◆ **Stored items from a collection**
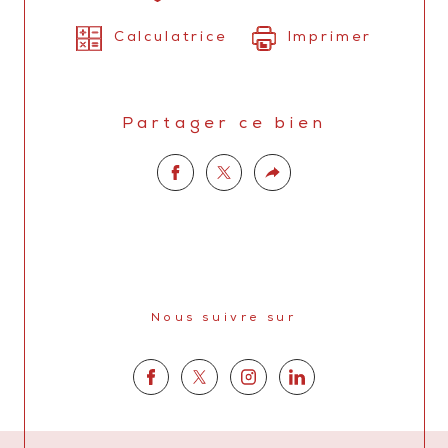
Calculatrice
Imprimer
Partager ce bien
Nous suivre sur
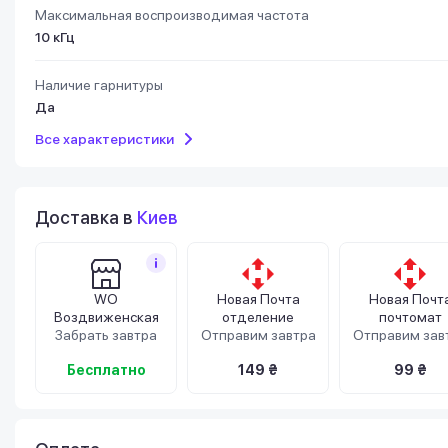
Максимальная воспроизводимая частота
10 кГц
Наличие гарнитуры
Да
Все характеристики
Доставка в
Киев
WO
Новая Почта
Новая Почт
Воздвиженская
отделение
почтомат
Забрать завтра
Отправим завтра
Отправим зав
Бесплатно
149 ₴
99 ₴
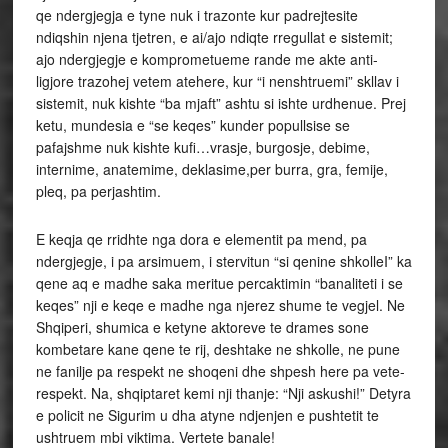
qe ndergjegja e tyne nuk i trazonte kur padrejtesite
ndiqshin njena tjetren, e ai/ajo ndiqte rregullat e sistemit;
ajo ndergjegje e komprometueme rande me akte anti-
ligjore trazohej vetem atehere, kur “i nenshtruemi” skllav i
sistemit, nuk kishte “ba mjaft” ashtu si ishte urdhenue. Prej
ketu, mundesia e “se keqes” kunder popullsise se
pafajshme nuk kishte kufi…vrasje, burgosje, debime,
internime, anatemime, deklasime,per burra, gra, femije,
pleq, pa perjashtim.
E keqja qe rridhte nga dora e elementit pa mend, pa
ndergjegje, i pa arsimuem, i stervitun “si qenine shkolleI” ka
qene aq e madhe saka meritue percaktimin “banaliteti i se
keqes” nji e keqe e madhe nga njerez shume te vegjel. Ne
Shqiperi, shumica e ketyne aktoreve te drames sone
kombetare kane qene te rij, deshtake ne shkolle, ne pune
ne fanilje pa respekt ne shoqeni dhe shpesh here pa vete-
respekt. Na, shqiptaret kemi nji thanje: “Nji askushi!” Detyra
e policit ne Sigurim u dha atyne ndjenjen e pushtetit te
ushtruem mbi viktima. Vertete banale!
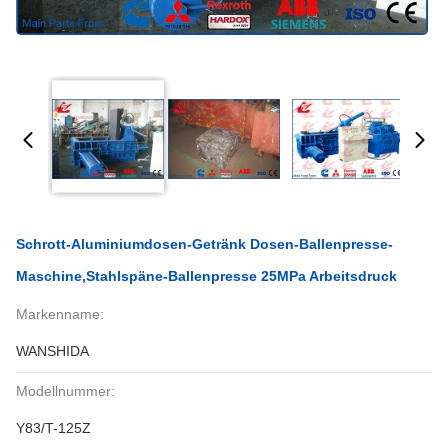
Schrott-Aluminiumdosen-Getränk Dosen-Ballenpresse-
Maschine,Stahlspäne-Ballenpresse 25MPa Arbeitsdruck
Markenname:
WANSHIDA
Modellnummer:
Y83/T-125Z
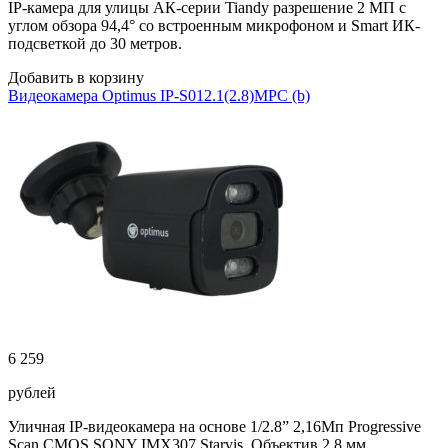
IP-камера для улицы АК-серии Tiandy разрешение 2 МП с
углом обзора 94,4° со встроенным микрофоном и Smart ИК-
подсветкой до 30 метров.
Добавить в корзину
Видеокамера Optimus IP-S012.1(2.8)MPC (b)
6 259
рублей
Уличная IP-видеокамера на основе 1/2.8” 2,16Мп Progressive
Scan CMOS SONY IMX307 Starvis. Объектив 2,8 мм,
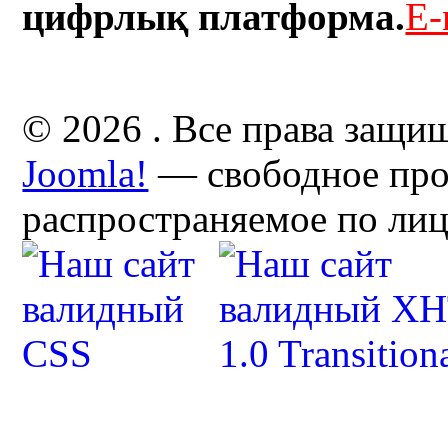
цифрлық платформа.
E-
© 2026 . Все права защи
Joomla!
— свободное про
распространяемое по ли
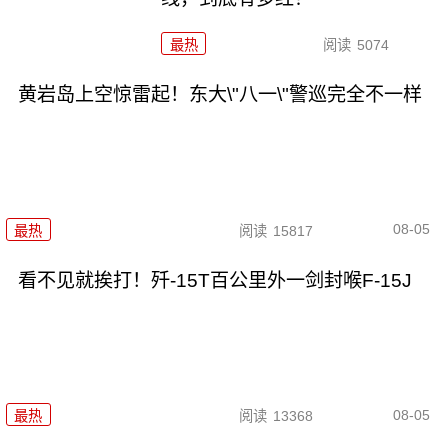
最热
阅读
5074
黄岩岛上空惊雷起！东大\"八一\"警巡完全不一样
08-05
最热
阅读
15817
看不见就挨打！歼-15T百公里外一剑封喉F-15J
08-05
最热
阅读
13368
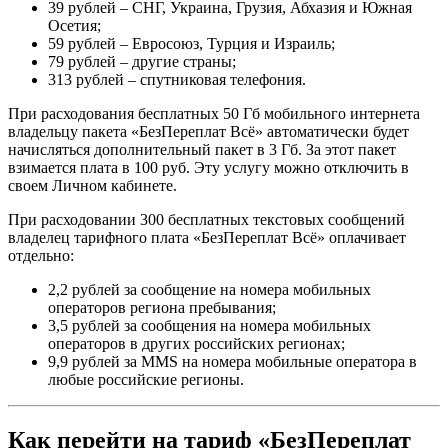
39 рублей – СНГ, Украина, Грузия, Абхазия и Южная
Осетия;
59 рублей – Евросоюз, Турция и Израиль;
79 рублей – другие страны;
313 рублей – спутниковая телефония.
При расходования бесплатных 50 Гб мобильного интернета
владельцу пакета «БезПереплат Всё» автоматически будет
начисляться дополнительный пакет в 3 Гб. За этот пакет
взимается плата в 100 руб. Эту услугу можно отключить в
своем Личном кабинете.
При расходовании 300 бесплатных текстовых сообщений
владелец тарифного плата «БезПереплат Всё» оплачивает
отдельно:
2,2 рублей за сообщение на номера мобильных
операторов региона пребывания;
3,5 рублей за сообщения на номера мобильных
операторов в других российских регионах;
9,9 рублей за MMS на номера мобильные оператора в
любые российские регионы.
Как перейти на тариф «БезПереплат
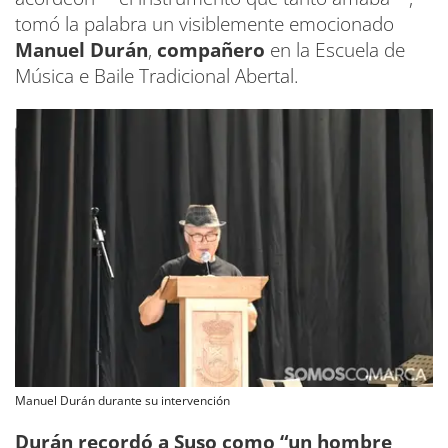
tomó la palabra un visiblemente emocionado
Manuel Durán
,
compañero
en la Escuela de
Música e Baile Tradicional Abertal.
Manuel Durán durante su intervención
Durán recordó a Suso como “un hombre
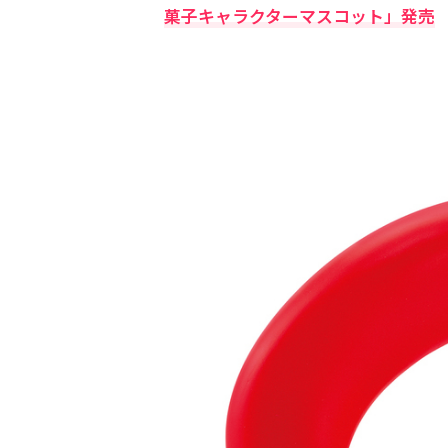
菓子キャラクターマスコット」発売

◆ **Assigned task**
When you find the line that contains "Manuel Durán durante su intervención", retype it and every line after it through the end of the data above, exactly, with no pictures.

◆ **Solution to this task**
Manuel Durán durante su intervención
Durán recordó a Suso como “un hombre
菓子キャラクターマスコット」発売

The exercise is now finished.